# Casa Del Mar Beach Resort



## gnipgnop (Mar 16, 2008)

Has anyone been here recently?  Last review on TUG was from a visit in 2005.  We have exchanged into this resort for August, 2009.  Very curious about the location, conditions of the units, pool, beach, and anything else you can offer.  This will be our first visit to Aruba.


----------



## lvhmbh (Mar 16, 2008)

I did not stay there (we own down the way at Costa Linda) but I did go there for several dinners, breakfasts and lunches.  There new restaurant Matthews is a real hit.  The food is good and the location - right on the beach - is fantastic.   I talked with an owner there and he said the resorts units are in great condition and he was very pleased with the service as well.  It is on very nice beach next to Aruba Beach Club and the pool is large as well.  Linda


----------



## gnipgnop (Mar 16, 2008)

Thanks Linda ~ Is there anyone else that might have stayed there in the past 12 -18 months that could add to this?


----------



## Blondie (Mar 16, 2008)

Stayed there last April and loved it. Had a two bedroom overlooking the pool- and RCI did give me what was on the confirmation. Front bedroom is nice with king bed and back has two twin beds and is rather dungeon like, but the front definitely had the view. We had two nice bathrooms. Older resort but in nice shape. Love the beachfront dining and the restaurant at the Aruba Beach club had great grouper at lunch! Be careful where you put your towels- something about CDM folks not being able to reswerve loungers/huts in front of ABC as I recall. The only funky part is how you get into the parking lot. It sort of winds around behind the Alhambra casino which makes it odd to see and to get to but we loved it. One bedroom units sre not on the beach as I recall and are across the parking lot which is not so great.  Hope this helps. PM me as I may have some pics!


----------



## gnipgnop (Mar 16, 2008)

We do have a two bedroom ~ since reading your reply ~ I'm so glad!  Would hate not being able to see the ocean, after all, we're in Aruba!


----------



## carlrocky (Mar 16, 2008)

*Casa del Mar*

We ate there also and loved the beach front resturaunt. Prices and food were good too. We were there in December and really liked the place. Most of the two bedrooms have great views, and as a previous responder mentioned all the one bedroom places are not on the beach but behind the two bedroom places(not good for them). But you will love the place. If you have never been there before its easy to miss. Once you see the Costa Linda you need to turn around ,You passed it. It was very clean and well maintained with a very nice beach!


----------



## gnipgnop (Mar 17, 2008)

Thanks everyone ~ CDM sounds great ~ and I can't wait to go there.


----------



## Jamerican71 (Mar 18, 2008)

*I stayed there and loved it*

I was just there Thanksgiving 2007 and loved my 2 bedroom facing the pool.  Check in was fast and the room was just as described by the poster above. We didn't eat the restaurant on site but did enjoy their 2 for 1 happy hours.  Beach was not as wide as I expected but it was still wonderful.  We rented a car right in the lobby and reciede the owner discount even though we weren't owners.


----------



## gnipgnop (Mar 19, 2008)

Jamerican71:

I see you were there most recently and that your from Maryland.  Could you tell me what airline you used to fly to Aruba?  Do they have non-stop flights?  Not counting any layovers, how long of a flight is it to Aruba?  Hope you can answer some of my questions........and thanks for your reply about the resort.


----------



## Jamerican71 (Mar 21, 2008)

gnipgnop said:


> Jamerican71:
> 
> I see you were there most recently and that your from Maryland.  Could you tell me what airline you used to fly to Aruba?  Do they have non-stop flights?  Not counting any layovers, how long of a flight is it to Aruba?  Hope you can answer some of my questions........and thanks for your reply about the resort.

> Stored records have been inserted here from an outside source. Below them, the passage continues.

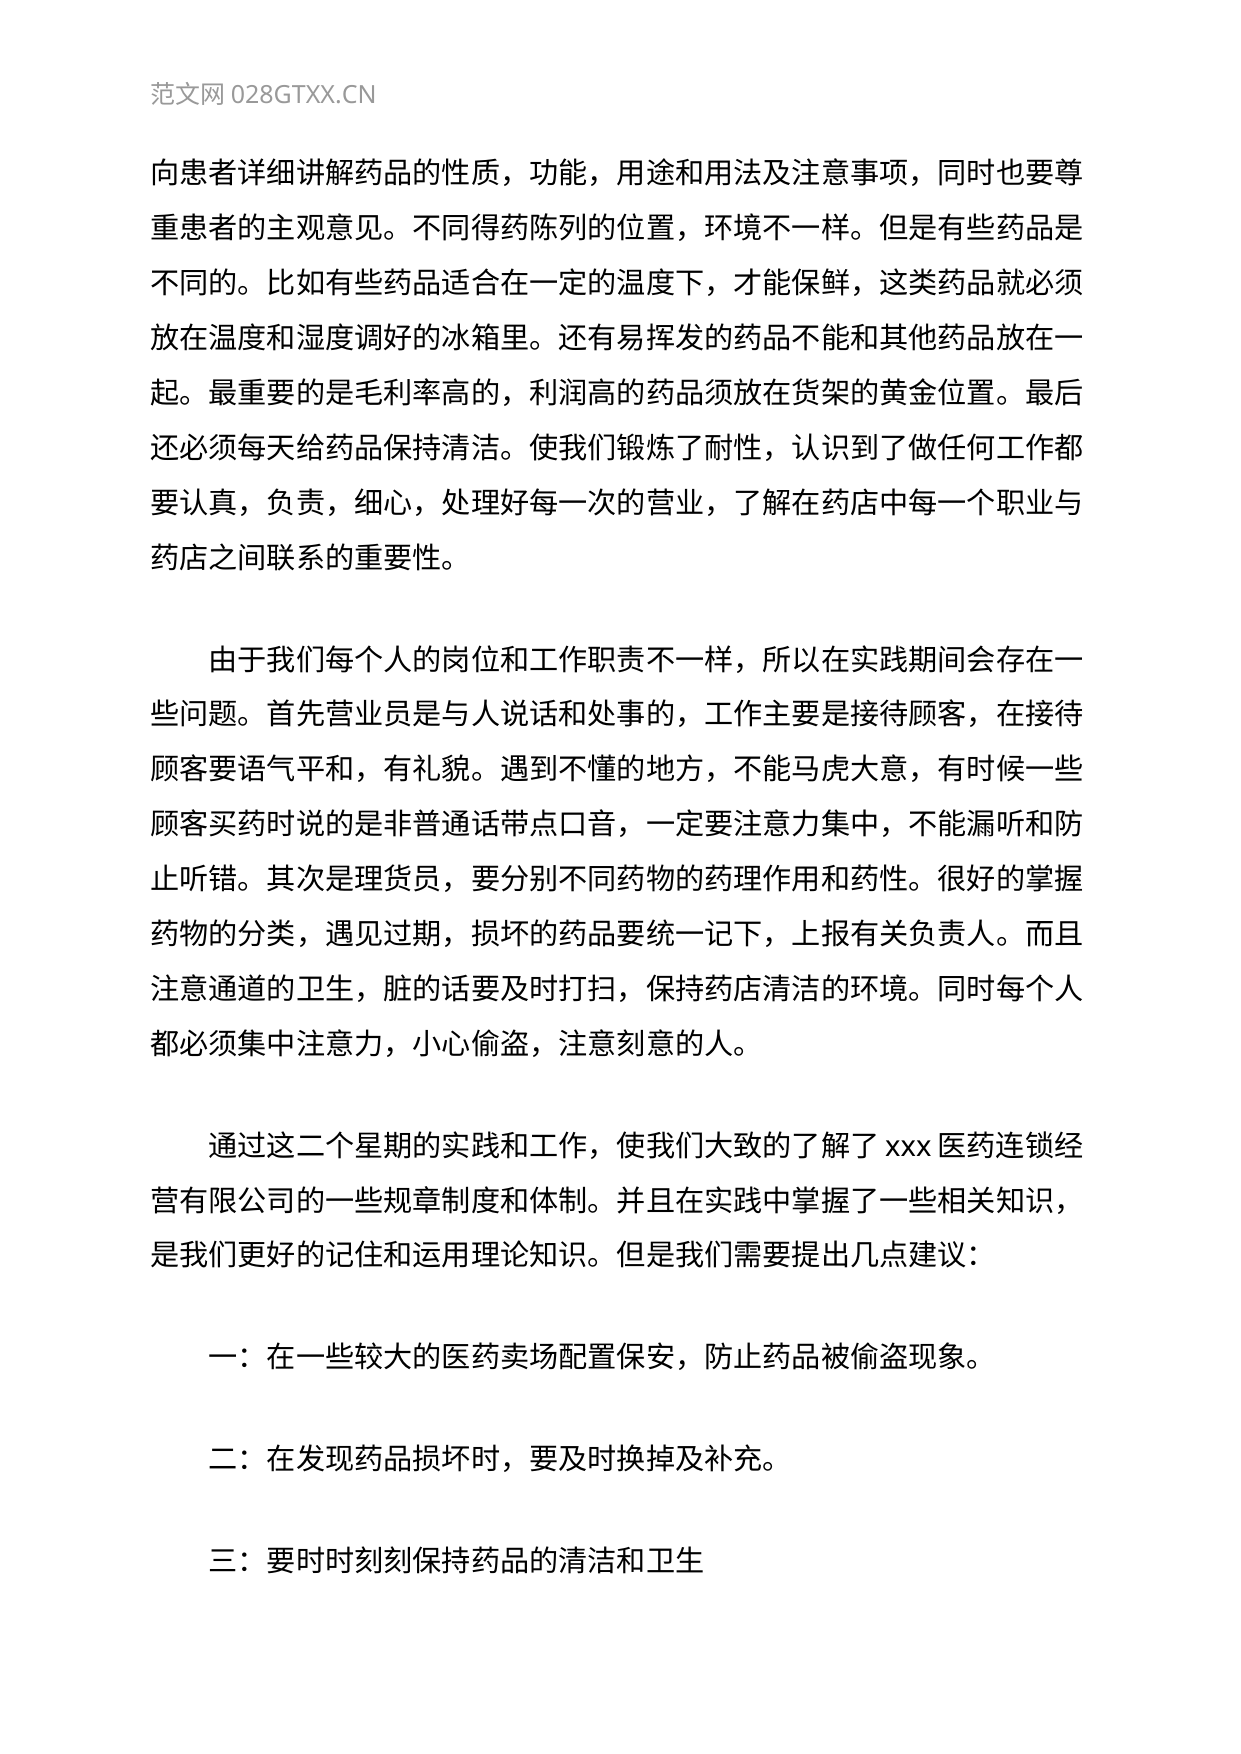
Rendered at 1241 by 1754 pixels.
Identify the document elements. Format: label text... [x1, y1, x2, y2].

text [150, 150, 1090, 577]
text 通过这二个星期的实践和工作，使我们大致的了解了xxx医药连锁经营有限公司的一些规章制度和体制。并且在实践中掌握了一些相关知识，是我们更好的记住和运用理论知识。但是我们需要提出几点建议： [150, 1122, 1090, 1274]
text 一：在一些较大的医药卖场配置保安，防止药品被偷盗现象。 [150, 1334, 1090, 1376]
text 三：要时时刻刻保持药品的清洁和卫生 [150, 1537, 1090, 1579]
text 二：在发现药品损坏时，要及时换掉及补充。 [150, 1436, 1090, 1478]
text 由于我们每个人的岗位和工作职责不一样，所以在实践期间会存在一些问题。首先营业员是与人说话和处事的，工作主要是接待顾客，在接待顾客要语气平和，有礼貌。遇到不懂的地方，不能马虎大意，有时候一些顾客买药时说的是非普通话带点口音，一定要注意力集中，不能漏听和防止听错。其次是理货员，要分别不同药物的药理作用和药性。很好的掌握药物的分类，遇见过期，损坏的药品要统一记下，上报有关负责人。而且注意通道的卫生，脏的话要及时打扫，保持药店清洁的环境。同时每个人都必须集中注意力，小心偷盗，注意刻意的人。 [150, 636, 1090, 1063]
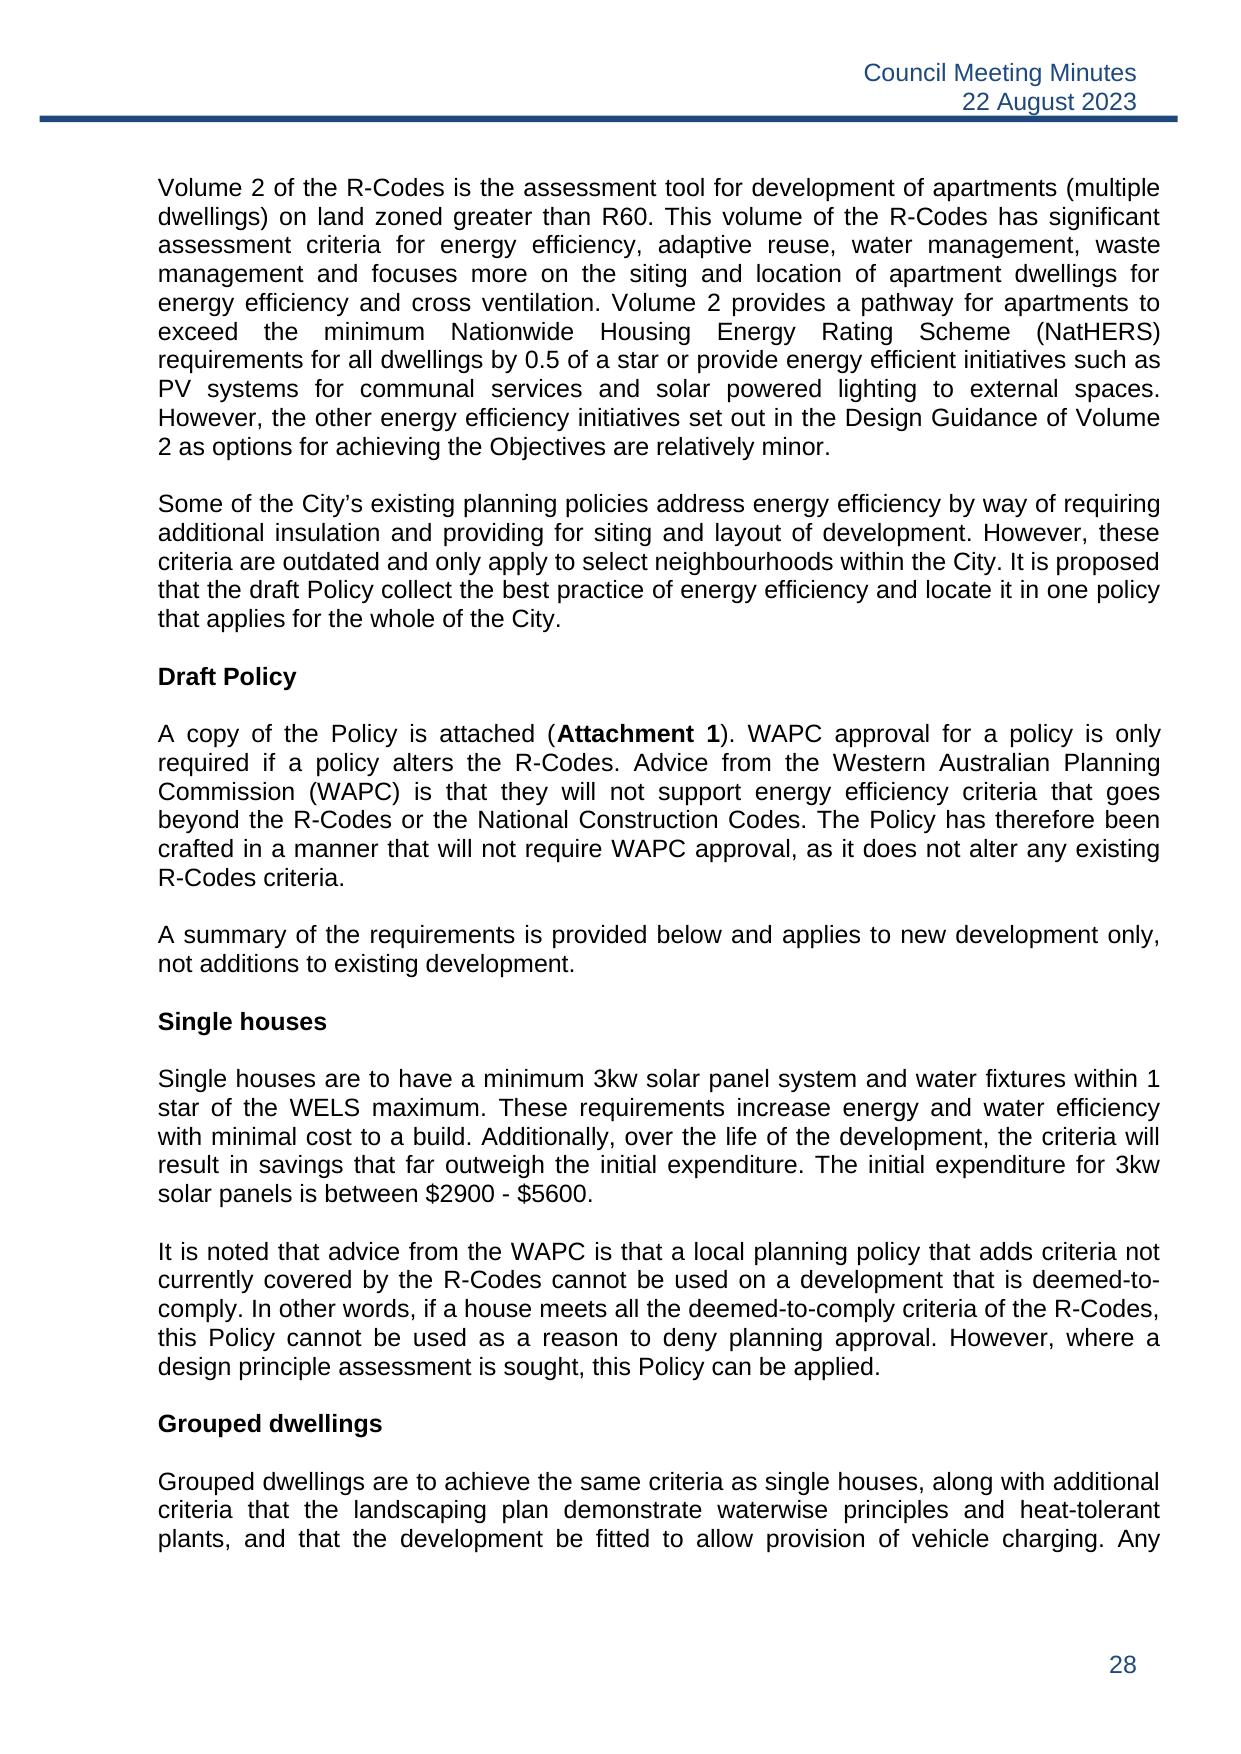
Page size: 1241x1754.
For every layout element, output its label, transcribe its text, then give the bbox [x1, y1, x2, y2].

We flew IAD (Dulles) to Aruba with a short layover in Puerto Rico both ways.  I think Puerto Rico to Aruba is no longer available.  OUr flight was about 4 1/2 hours.  United and USAir have non stop flights from the Wash-Metro area but I'm not sure if its BWI, IAD or DCA.


----------



## TomR (Mar 22, 2008)

USAir has direct flights out of Philadelphia.  I have tickets for June this year, leaving at 7:30AM and arriving at about 12:10 PM.  God only knows what the 2009 schedule will be.


----------



## HHI5 (Apr 23, 2008)

*Casa Del Mar was WONDERFUL!*

We just returned a few days ago after spending 10 days there. Wow... it was fantastic. We love the low rise area, the beach is the most beautiful on the island and the staff is very sweet and helpful. You will love it.

Conditions are great. Rooms are clean and well cared for. The pool is sparkling clean and never too crowded. The beach is wide with - sometimes - slightly heavy surf - but nothing that my 9 year old daughter couldn't handle.

Restaurant on site is very nice and a little pricey. But there is a Subway across the street for $5.00 subs and Pizza Bobs was awesome and very affordable (and within a short walking distance.) 

We went on USAirways direct out of Charlotte NC and got a great deal.


----------